EXERCISE INSTRUCTIONS: Without the pictures, copy all of the data exactly.

INPUT FOR THIS TASK:
*-*-*
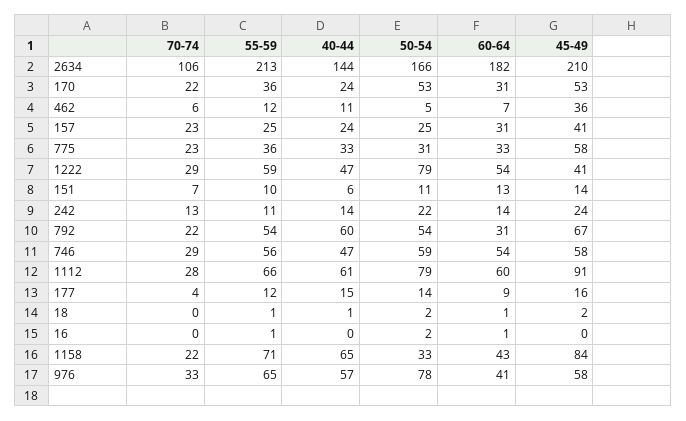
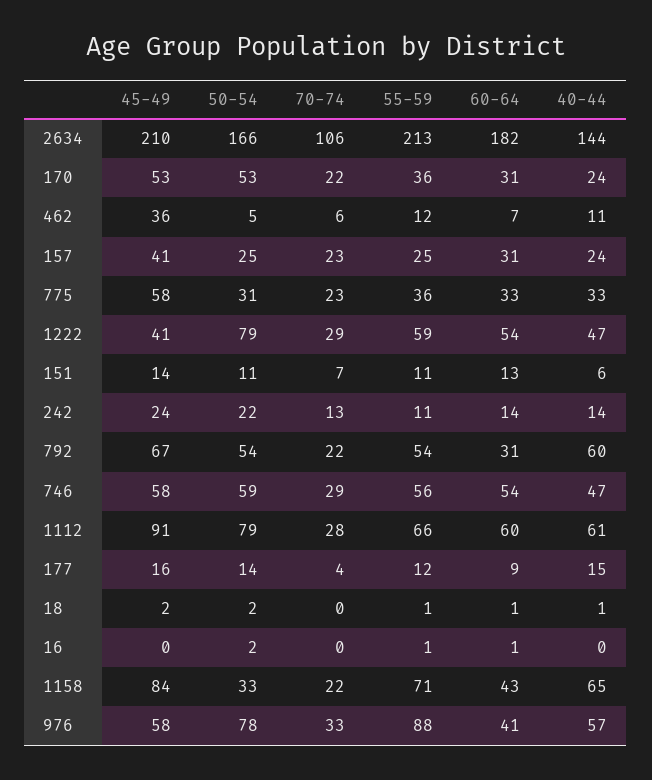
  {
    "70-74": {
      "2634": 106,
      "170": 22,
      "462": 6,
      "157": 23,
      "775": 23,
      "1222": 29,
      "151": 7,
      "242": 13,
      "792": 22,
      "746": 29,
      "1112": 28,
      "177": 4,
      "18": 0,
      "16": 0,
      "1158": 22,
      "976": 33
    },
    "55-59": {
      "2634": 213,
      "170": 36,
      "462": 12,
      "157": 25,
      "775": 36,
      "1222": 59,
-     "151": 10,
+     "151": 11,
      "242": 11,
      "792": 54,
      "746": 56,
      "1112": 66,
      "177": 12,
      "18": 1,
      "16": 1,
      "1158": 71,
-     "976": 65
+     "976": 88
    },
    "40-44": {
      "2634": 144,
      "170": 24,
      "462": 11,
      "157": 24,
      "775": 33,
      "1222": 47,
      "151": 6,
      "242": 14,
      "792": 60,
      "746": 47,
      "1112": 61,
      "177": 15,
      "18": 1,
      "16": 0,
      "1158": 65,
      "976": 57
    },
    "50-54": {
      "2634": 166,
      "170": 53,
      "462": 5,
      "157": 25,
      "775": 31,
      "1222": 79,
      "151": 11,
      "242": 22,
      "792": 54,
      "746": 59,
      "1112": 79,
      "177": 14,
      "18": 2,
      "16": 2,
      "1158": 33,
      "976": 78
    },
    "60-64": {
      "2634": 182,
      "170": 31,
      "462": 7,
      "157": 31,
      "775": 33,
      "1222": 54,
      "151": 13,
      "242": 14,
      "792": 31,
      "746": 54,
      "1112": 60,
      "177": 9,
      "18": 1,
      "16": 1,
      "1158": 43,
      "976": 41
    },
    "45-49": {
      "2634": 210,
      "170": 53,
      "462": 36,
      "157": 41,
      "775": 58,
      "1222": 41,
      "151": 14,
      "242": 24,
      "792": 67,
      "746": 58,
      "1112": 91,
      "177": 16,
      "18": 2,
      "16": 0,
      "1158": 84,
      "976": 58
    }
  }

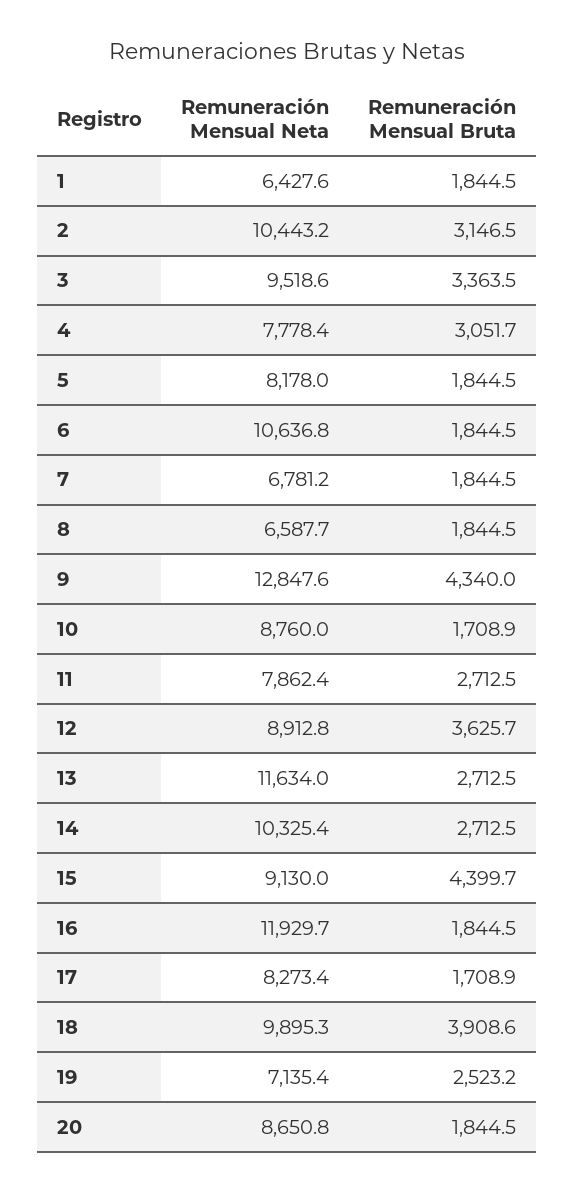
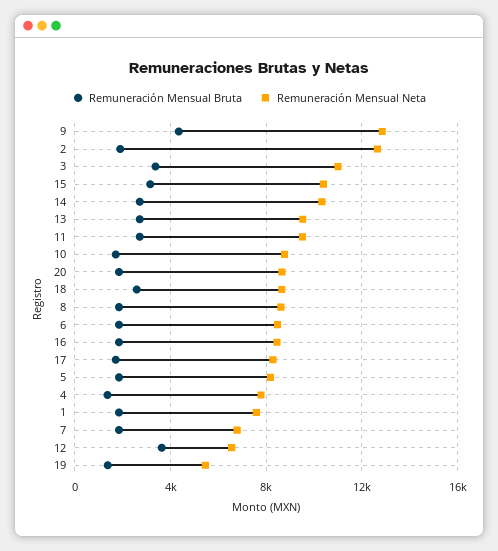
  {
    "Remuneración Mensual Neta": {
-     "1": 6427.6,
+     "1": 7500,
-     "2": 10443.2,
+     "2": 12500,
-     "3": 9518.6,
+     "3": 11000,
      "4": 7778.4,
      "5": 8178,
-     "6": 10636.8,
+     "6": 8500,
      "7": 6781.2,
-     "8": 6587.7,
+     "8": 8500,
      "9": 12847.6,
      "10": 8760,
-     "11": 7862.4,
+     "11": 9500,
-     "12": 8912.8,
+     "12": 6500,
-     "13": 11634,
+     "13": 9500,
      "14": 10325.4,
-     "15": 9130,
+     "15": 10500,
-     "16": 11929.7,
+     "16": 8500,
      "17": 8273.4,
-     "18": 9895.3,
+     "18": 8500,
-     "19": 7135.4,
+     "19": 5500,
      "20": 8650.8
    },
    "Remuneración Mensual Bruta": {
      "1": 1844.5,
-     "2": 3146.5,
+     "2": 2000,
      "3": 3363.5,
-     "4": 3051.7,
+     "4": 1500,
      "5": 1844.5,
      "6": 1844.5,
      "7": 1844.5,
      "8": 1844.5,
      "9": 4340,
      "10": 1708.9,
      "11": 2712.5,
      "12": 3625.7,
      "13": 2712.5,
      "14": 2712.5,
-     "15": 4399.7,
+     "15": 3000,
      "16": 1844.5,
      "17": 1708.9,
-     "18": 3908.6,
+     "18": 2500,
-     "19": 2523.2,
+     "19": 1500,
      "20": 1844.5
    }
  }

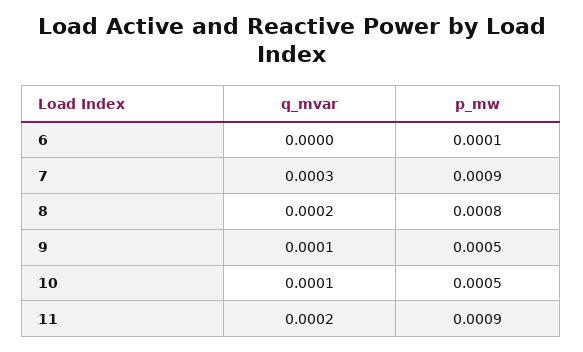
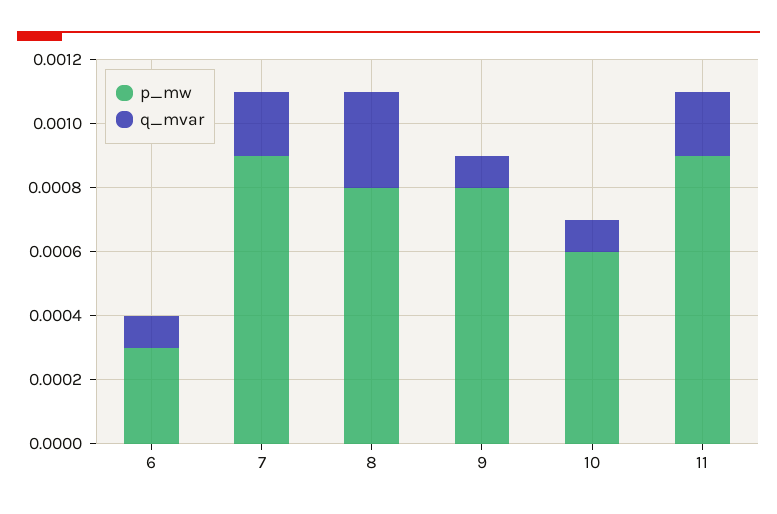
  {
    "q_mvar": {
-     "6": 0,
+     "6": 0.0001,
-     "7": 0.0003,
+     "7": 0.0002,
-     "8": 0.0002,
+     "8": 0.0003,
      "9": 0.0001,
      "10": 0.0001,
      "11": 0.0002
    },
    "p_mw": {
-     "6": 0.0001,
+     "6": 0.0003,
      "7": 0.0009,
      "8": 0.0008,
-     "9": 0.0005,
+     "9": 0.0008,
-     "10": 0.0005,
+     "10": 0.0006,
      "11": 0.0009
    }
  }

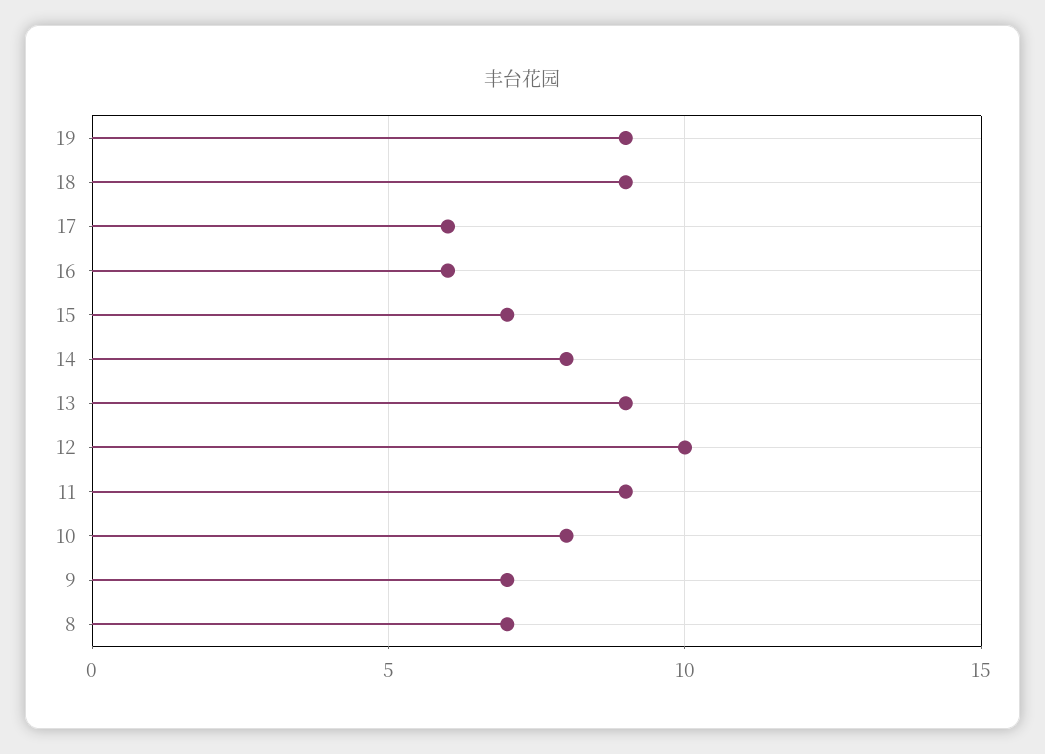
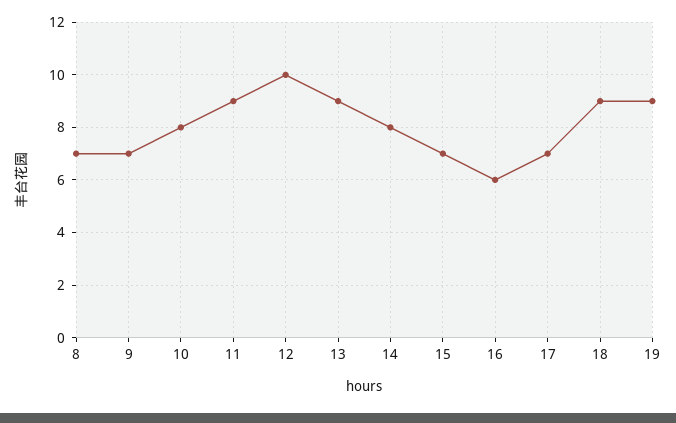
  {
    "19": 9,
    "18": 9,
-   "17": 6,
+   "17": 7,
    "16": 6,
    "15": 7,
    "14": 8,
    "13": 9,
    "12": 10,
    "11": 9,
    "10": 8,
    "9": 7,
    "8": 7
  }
*-*-*
SOLUTION FOR THIS EXERCISE:
  {
    "70-74": {
      "2634": 106,
      "170": 22,
      "462": 6,
      "157": 23,
      "775": 23,
      "1222": 29,
      "151": 7,
      "242": 13,
      "792": 22,
      "746": 29,
      "1112": 28,
      "177": 4,
      "18": 0,
      "16": 0,
      "1158": 22,
      "976": 33
    },
    "55-59": {
      "2634": 213,
      "170": 36,
      "462": 12,
      "157": 25,
      "775": 36,
      "1222": 59,
-     "151": 10,
+     "151": 11,
      "242": 11,
      "792": 54,
      "746": 56,
      "1112": 66,
      "177": 12,
      "18": 1,
      "16": 1,
      "1158": 71,
-     "976": 65
+     "976": 88
    },
    "40-44": {
      "2634": 144,
      "170": 24,
      "462": 11,
      "157": 24,
      "775": 33,
      "1222": 47,
      "151": 6,
      "242": 14,
      "792": 60,
      "746": 47,
      "1112": 61,
      "177": 15,
      "18": 1,
      "16": 0,
      "1158": 65,
      "976": 57
    },
    "50-54": {
      "2634": 166,
      "170": 53,
      "462": 5,
      "157": 25,
      "775": 31,
      "1222": 79,
      "151": 11,
      "242": 22,
      "792": 54,
      "746": 59,
      "1112": 79,
      "177": 14,
      "18": 2,
      "16": 2,
      "1158": 33,
      "976": 78
    },
    "60-64": {
      "2634": 182,
      "170": 31,
      "462": 7,
      "157": 31,
      "775": 33,
      "1222": 54,
      "151": 13,
      "242": 14,
      "792": 31,
      "746": 54,
      "1112": 60,
      "177": 9,
      "18": 1,
      "16": 1,
      "1158": 43,
      "976": 41
    },
    "45-49": {
      "2634": 210,
      "170": 53,
      "462": 36,
      "157": 41,
      "775": 58,
      "1222": 41,
      "151": 14,
      "242": 24,
      "792": 67,
      "746": 58,
      "1112": 91,
      "177": 16,
      "18": 2,
      "16": 0,
      "1158": 84,
      "976": 58
    }
  }

  {
    "Remuneración Mensual Neta": {
-     "1": 6427.6,
+     "1": 7500,
-     "2": 10443.2,
+     "2": 12500,
-     "3": 9518.6,
+     "3": 11000,
      "4": 7778.4,
      "5": 8178,
-     "6": 10636.8,
+     "6": 8500,
      "7": 6781.2,
-     "8": 6587.7,
+     "8": 8500,
      "9": 12847.6,
      "10": 8760,
-     "11": 7862.4,
+     "11": 9500,
-     "12": 8912.8,
+     "12": 6500,
-     "13": 11634,
+     "13": 9500,
      "14": 10325.4,
-     "15": 9130,
+     "15": 10500,
-     "16": 11929.7,
+     "16": 8500,
      "17": 8273.4,
-     "18": 9895.3,
+     "18": 8500,
-     "19": 7135.4,
+     "19": 5500,
      "20": 8650.8
    },
    "Remuneración Mensual Bruta": {
      "1": 1844.5,
-     "2": 3146.5,
+     "2": 2000,
      "3": 3363.5,
-     "4": 3051.7,
+     "4": 1500,
      "5": 1844.5,
      "6": 1844.5,
      "7": 1844.5,
      "8": 1844.5,
      "9": 4340,
      "10": 1708.9,
      "11": 2712.5,
      "12": 3625.7,
      "13": 2712.5,
      "14": 2712.5,
-     "15": 4399.7,
+     "15": 3000,
      "16": 1844.5,
      "17": 1708.9,
-     "18": 3908.6,
+     "18": 2500,
-     "19": 2523.2,
+     "19": 1500,
      "20": 1844.5
    }
  }

  {
    "q_mvar": {
-     "6": 0,
+     "6": 0.0001,
-     "7": 0.0003,
+     "7": 0.0002,
-     "8": 0.0002,
+     "8": 0.0003,
      "9": 0.0001,
      "10": 0.0001,
      "11": 0.0002
    },
    "p_mw": {
-     "6": 0.0001,
+     "6": 0.0003,
      "7": 0.0009,
      "8": 0.0008,
-     "9": 0.0005,
+     "9": 0.0008,
-     "10": 0.0005,
+     "10": 0.0006,
      "11": 0.0009
    }
  }

  {
    "19": 9,
    "18": 9,
-   "17": 6,
+   "17": 7,
    "16": 6,
    "15": 7,
    "14": 8,
    "13": 9,
    "12": 10,
    "11": 9,
    "10": 8,
    "9": 7,
    "8": 7
  }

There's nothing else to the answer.